#### Document extract:
[Start of section]
Given the impossibility of short term U.S. growth acceleration the only way to maintain U.S. economic and geopolitical supremacy is therefore to slow competitor economies. Once this is understood then the apparently illogicality of grouping a number of relatively slowly growing and closed economies into the TPP becomes clear.

In essence the TPP extends the mechanisms responsible for slowing U.S. growth to cover competitors. To secure this the TPP enshrines that the legal rights of private companies in participating economies are superior to those of member governments. Private companies, therefore principally U.S. ones, have the right under the TPP to sue participating governments in courts which will be dominated by the U.S. but whose decisions are binding on national governments. As the well-known U.S. economist Jeffrey Sachs noted of these TPP provisions: "Their common denominator is that they enshrine the power of corporate capital above all other parts of society, including… even governments…The system proposed in the TPP is a dangerous… blow to the judicial systems of all the signatory countries."

Some TPP features are astonishing. For example Article 14.17 gives de facto legal protection to software companies, overwhelmingly U.S., to spy in member states: "No Party shall require the transfer of, or access to, source code of software owned by a person of another Party, as a condition for the… sale or use of such software… in its territory." While it is stated this does not apply to "critical infrastructure" this does not exclude banks, commercial companies etc.
[End of section]
#### What the task asks:
In the TPP passage, change "critical infrastructure" to "essential infrastructure" and give everything from "Some TPP features" down to "commercial companies etc.".

(Extracted data entries)
[Start of section]
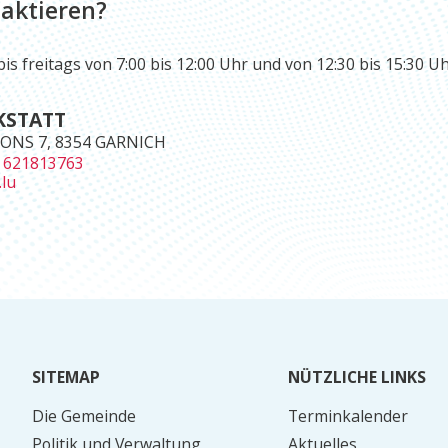
aktieren?
s freitags von 7:00 bis 12:00 Uhr und von 12:30 bis 15:30 Uh
KSTATT
ONS 7, 8354 GARNICH
r
621813763
.lu
SITEMAP
NÜTZLICHE LINKS
Die Gemeinde
Terminkalender
Politik und Verwaltung
Aktuelles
[End of section]
#### Response for this exercise:
Some TPP features are astonishing. For example Article 14.17 gives de facto legal protection to software companies, overwhelmingly U.S., to spy in member states: "No Party shall require the transfer of, or access to, source code of software owned by a person of another Party, as a condition for the… sale or use of such software… in its territory." While it is stated this does not apply to "essential infrastructure" this does not exclude banks, commercial companies etc.